== Records

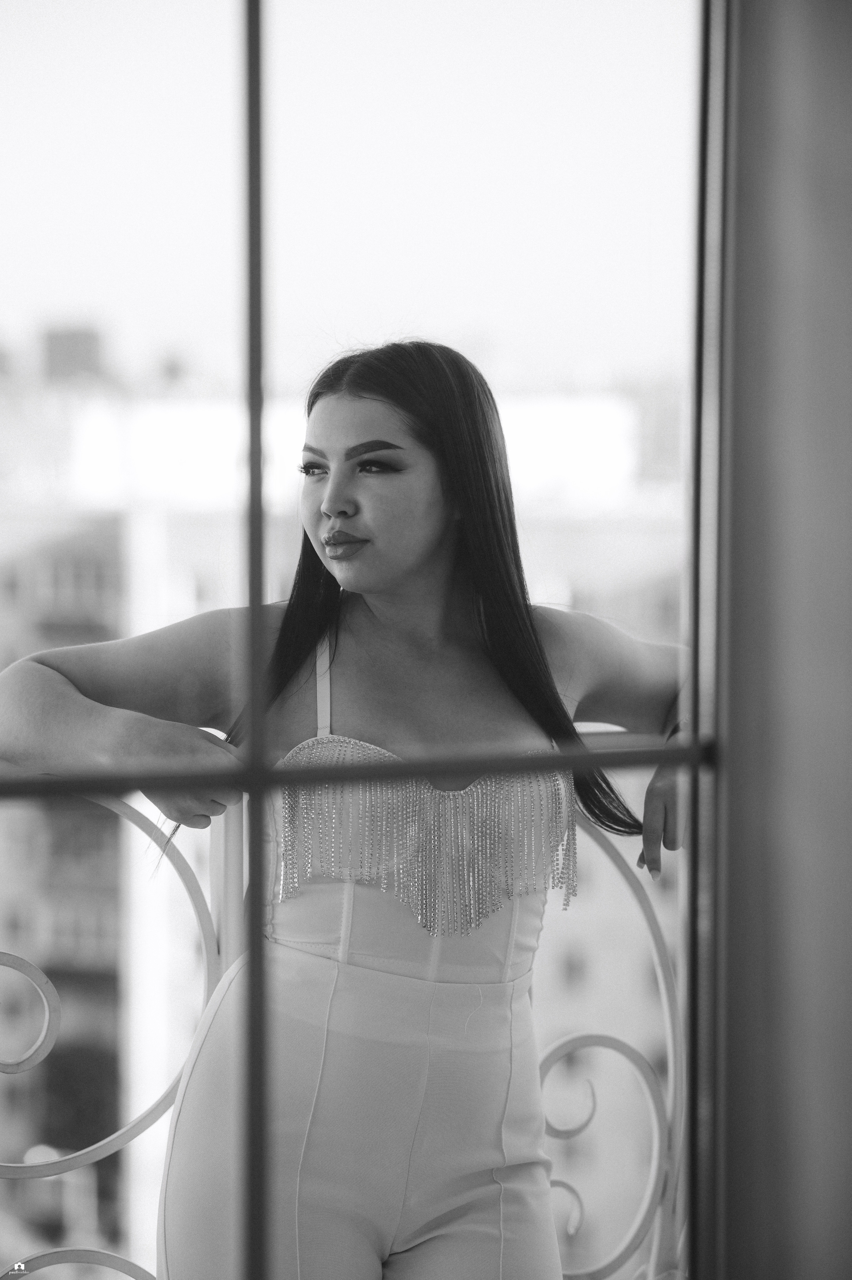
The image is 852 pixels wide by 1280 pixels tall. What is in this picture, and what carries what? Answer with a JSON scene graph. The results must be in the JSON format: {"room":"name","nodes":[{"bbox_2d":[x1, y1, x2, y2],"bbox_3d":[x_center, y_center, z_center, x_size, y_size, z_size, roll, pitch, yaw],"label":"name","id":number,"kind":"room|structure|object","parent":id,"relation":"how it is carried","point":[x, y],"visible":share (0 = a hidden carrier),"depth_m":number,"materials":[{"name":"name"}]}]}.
{"room":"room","nodes":[
{"label":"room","id":0,"kind":"room"},
{"bbox_2d":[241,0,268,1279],"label":"window muntin","id":1,"kind":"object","parent":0,"point":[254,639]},
{"bbox_2d":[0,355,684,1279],"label":"building","id":2,"kind":"structure","parent":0,"point":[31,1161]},
{"bbox_2d":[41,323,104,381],"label":"building","id":3,"kind":"structure","parent":2,"relation":"on","point":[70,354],"materials":[{"name":"grey brick"}]},
{"bbox_2d":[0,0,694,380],"label":"sky","id":4,"kind":"structure","parent":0,"point":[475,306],"materials":[{"name":"white"}]},
{"bbox_2d":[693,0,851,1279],"bbox_3d":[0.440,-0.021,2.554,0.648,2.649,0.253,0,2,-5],"label":"wall","id":5,"kind":"structure","parent":0,"point":[751,136],"depth_m":2.52,"materials":[{"name":"paint"}]},
{"bbox_2d":[1,0,723,1279],"bbox_3d":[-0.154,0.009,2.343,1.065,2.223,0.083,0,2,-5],"label":"window","id":6,"kind":"structure","parent":5,"relation":"in","point":[694,752],"depth_m":2.35,"materials":[{"name":"glass"}]},
{"bbox_2d":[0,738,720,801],"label":"window bar","id":7,"kind":"object","parent":6,"relation":"in","point":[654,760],"visible":0.78,"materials":[{"name":"metal"}]},
{"label":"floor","id":8,"kind":"structure","parent":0,"visible":0},
{"bbox_2d":[38,1038,121,1152],"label":"tree","id":9,"kind":"object","parent":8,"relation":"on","point":[75,1088],"visible":0.45,"materials":[{"name":"green plant"}]},
{"bbox_2d":[0,341,684,1279],"bbox_3d":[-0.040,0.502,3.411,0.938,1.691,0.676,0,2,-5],"label":"woman","id":10,"kind":"object","parent":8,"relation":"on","point":[421,547],"visible":0.93,"depth_m":3.28},
{"bbox_2d":[0,761,687,1279],"bbox_3d":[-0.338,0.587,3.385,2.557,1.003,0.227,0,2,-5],"label":"balcony railing","id":11,"kind":"object","parent":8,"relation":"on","point":[666,1005],"visible":0.56,"depth_m":3.45,"materials":[{"name":"metal"}]}
]}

====

- [Problem requirements]: Reproduce every record exactly; images stay out.

- [Response area]:
The image is 852 pixels wide by 1280 pixels tall. What is in this picture, and what carries what? Answer with a JSON scene graph. The results must be in the JSON format: {"room":"name","nodes":[{"bbox_2d":[x1, y1, x2, y2],"bbox_3d":[x_center, y_center, z_center, x_size, y_size, z_size, roll, pitch, yaw],"label":"name","id":number,"kind":"room|structure|object","parent":id,"relation":"how it is carried","point":[x, y],"visible":share (0 = a hidden carrier),"depth_m":number,"materials":[{"name":"name"}]}]}.
{"room":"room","nodes":[
{"label":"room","id":0,"kind":"room"},
{"bbox_2d":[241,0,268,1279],"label":"window muntin","id":1,"kind":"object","parent":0,"point":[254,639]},
{"bbox_2d":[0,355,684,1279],"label":"building","id":2,"kind":"structure","parent":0,"point":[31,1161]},
{"bbox_2d":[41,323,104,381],"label":"building","id":3,"kind":"structure","parent":2,"relation":"on","point":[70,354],"materials":[{"name":"grey brick"}]},
{"bbox_2d":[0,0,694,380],"label":"sky","id":4,"kind":"structure","parent":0,"point":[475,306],"materials":[{"name":"white"}]},
{"bbox_2d":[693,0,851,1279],"bbox_3d":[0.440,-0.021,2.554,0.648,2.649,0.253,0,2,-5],"label":"wall","id":5,"kind":"structure","parent":0,"point":[751,136],"depth_m":2.52,"materials":[{"name":"paint"}]},
{"bbox_2d":[1,0,723,1279],"bbox_3d":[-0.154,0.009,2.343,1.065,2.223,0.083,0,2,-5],"label":"window","id":6,"kind":"structure","parent":5,"relation":"in","point":[694,752],"depth_m":2.35,"materials":[{"name":"glass"}]},
{"bbox_2d":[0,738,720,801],"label":"window bar","id":7,"kind":"object","parent":6,"relation":"in","point":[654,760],"visible":0.78,"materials":[{"name":"metal"}]},
{"label":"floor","id":8,"kind":"structure","parent":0,"visible":0},
{"bbox_2d":[38,1038,121,1152],"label":"tree","id":9,"kind":"object","parent":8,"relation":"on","point":[75,1088],"visible":0.45,"materials":[{"name":"green plant"}]},
{"bbox_2d":[0,341,684,1279],"bbox_3d":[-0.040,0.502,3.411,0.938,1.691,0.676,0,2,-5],"label":"woman","id":10,"kind":"object","parent":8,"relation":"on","point":[421,547],"visible":0.93,"depth_m":3.28},
{"bbox_2d":[0,761,687,1279],"bbox_3d":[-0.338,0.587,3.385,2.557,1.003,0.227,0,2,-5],"label":"balcony railing","id":11,"kind":"object","parent":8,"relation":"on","point":[666,1005],"visible":0.56,"depth_m":3.45,"materials":[{"name":"metal"}]}
]}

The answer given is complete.